Burdur da konuşmada “size seker Fabrikası açacağım dedi, hemen bir kişi kulağına ,efendim zaten Burdur’da seker Fabrikası var deyince, olsun ikinciyi açarım dedi, Yine bir mitingde izleyicilerden biri “pittigini yerim senin diye bağırdı, yanındaki il başkanına pittik nedir diye sorar, pittik halk dilinde cinsel organdır. Ne diyeceğini bilemeyen il başkanı “efendim yürek demektir’ der bu kez Çiller ‘bu bacinizin piiitgi size helal olsun diye bağırır.
Tüm bu siyasi gaf ve sataşmalara rağmen belli bir seviye vardı, günümüz siyasetinde seviye yârlerde, hakaretler ,küfürler sıradan hale geldi Ya bir siyasetçi ,namussuzsun, cibilliyetsizsin, alçak sin der mi? Daha da ileri giderek insanların soy kütükleri ortalarda dolaştırıldı.
Tansu Çiller AKP’ne yakın bir görüntü veriyor, partinin bazı toplantı ve gösterilerine katılıp boy gösteriyor, tabi bunun ödülünü kısmen de olsa aldı, Rumelihisarı’nda yaklaşık bin donum arazisine imar aldığı konuşuluyor, bu kamuoyuna yansıyanı daha neler vardır kim bilir.
Seçimlere yaklaşık bir buçuk yıl kaldı. AKP’nin cilası gün geçtikçe dökülüyor, ihale yolsuzlukları, is takipçiler, adam kayırmalar, din istismarlıları, Beşli çete, yandaş kayırmaları, toplumda yozlaşma ,hayat pahalılığı, üretimde yetersizlik , enflasyon gibi bir çok faktör AKP ve Erdoğan in tekrar seçilmesini imkânsızlaştırıyor.
Muhalefetteki IYI partiyi zora sokacağını ve yahut oylarını böleceğini düşünerek Çilleri siyasete davet eden Erdoğan, bu hamlesinin bir kazancı olmayacağını kısa zamanda anlar.

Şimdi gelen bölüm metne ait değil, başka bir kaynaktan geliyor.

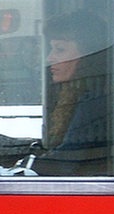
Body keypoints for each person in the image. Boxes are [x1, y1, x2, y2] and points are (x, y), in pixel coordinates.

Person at [36, 10, 110, 171]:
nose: (49, 58)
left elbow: (65, 162)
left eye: (60, 50)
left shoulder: (93, 102)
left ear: (88, 55)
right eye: (51, 49)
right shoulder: (72, 94)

Çiller de havaya girmiş olacak ki gördüğü her mikrofon karşısında sahibine ve rakip gördüğü partiler aleyhine kısa kısa beyanatlar veriyor. Hani bazı deyimler vardır “eskiye rağbet olsaydı bit pazarına nur yağardı, son kullanma tarihin geçti” gibi.
Sayın Çiller sen sen ol acele et ,çünkü artık gülmek istiyoruz.